Istruzioni del compito ->
Trascrivi le righe di tutti i record in una tabella Markdown con due colonne, «n» per il numero progressivo e «Riga» per il testo. Tralascia le righe vuote.
=-=-=-=-=
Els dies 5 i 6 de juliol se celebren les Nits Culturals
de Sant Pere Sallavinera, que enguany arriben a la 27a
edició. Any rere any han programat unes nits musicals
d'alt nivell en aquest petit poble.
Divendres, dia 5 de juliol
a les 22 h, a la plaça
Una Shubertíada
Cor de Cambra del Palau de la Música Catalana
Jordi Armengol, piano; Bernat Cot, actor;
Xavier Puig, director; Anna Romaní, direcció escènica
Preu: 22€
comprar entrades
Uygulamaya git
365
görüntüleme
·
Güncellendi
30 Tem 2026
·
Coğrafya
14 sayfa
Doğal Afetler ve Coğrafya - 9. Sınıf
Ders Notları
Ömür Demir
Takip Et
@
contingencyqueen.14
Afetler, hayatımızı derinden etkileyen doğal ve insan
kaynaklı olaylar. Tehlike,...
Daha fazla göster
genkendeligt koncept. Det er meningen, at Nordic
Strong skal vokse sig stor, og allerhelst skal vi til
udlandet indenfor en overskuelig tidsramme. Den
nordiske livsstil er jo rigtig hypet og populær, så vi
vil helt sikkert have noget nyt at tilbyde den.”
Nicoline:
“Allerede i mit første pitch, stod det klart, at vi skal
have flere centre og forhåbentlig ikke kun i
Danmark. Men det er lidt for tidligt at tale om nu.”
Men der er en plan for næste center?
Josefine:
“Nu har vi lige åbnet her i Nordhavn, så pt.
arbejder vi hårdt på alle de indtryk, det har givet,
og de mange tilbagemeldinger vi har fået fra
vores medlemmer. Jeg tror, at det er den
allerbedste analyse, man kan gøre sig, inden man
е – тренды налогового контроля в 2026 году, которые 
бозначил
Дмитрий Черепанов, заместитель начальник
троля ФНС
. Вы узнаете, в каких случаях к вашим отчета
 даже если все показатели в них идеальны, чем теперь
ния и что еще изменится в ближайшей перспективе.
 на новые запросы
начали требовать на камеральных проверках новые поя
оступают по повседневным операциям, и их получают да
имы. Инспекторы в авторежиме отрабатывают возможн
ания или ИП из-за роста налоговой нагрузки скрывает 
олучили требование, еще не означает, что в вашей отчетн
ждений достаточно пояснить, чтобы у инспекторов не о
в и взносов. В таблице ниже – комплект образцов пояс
=-=-=-=-=
Soluzione dell'esercizio ->
| n | Riga |
|---|---|
| 1 | Els dies 5 i 6 de juliol se celebren les Nits Culturals |
| 2 | de Sant Pere Sallavinera, que enguany arriben a la 27a |
| 3 | edició. Any rere any han programat unes nits musicals |
| 4 | d'alt nivell en aquest petit poble. |
| 5 | Divendres, dia 5 de juliol |
| 6 | a les 22 h, a la plaça |
| 7 | Una Shubertíada |
| 8 | Cor de Cambra del Palau de la Música Catalana |
| 9 | Jordi Armengol, piano; Bernat Cot, actor; |
| 10 | Xavier Puig, director; Anna Romaní, direcció escènica |
| 11 | Preu: 22€ |
| 12 | comprar entrades |
| 13 | Uygulamaya git |
| 14 | 365 |
| 15 | görüntüleme |
| 16 | · |
| 17 | Güncellendi |
| 18 | 30 Tem 2026 |
| 19 | · |
| 20 | Coğrafya |
| 21 | 14 sayfa |
| 22 | Doğal Afetler ve Coğrafya - 9. Sınıf |
| 23 | Ders Notları |
| 24 | Ömür Demir |
| 25 | Takip Et |
| 26 | @ |
| 27 | contingencyqueen.14 |
| 28 | Afetler, hayatımızı derinden etkileyen doğal ve insan |
| 29 | kaynaklı olaylar. Tehlike,... |
| 30 | Daha fazla göster |
| 31 | genkendeligt koncept. Det er meningen, at Nordic |
| 32 | Strong skal vokse sig stor, og allerhelst skal vi til |
| 33 | udlandet indenfor en overskuelig tidsramme. Den |
| 34 | nordiske livsstil er jo rigtig hypet og populær, så vi |
| 35 | vil helt sikkert have noget nyt at tilbyde den.” |
| 36 | Nicoline: |
| 37 | “Allerede i mit første pitch, stod det klart, at vi skal |
| 38 | have flere centre og forhåbentlig ikke kun i |
| 39 | Danmark. Men det er lidt for tidligt at tale om nu.” |
| 40 | Men der er en plan for næste center? |
| 41 | Josefine: |
| 42 | “Nu har vi lige åbnet her i Nordhavn, så pt. |
| 43 | arbejder vi hårdt på alle de indtryk, det har givet, |
| 44 | og de mange tilbagemeldinger vi har fået fra |
| 45 | vores medlemmer. Jeg tror, at det er den |
| 46 | allerbedste analyse, man kan gøre sig, inden man |
| 47 | е – тренды налогового контроля в 2026 году, которые  |
| 48 | бозначил |
| 49 | Дмитрий Черепанов, заместитель начальник |
| 50 | троля ФНС |
| 51 | . Вы узнаете, в каких случаях к вашим отчета |
| 52 |  даже если все показатели в них идеальны, чем теперь |
| 53 | ния и что еще изменится в ближайшей перспективе. |
| 54 |  на новые запросы |
| 55 | начали требовать на камеральных проверках новые поя |
| 56 | оступают по повседневным операциям, и их получают да |
| 57 | имы. Инспекторы в авторежиме отрабатывают возможн |
| 58 | ания или ИП из-за роста налоговой нагрузки скрывает  |
| 59 | олучили требование, еще не означает, что в вашей отчетн |
| 60 | ждений достаточно пояснить, чтобы у инспекторов не о |
| 61 | в и взносов. В таблице ниже – комплект образцов пояс |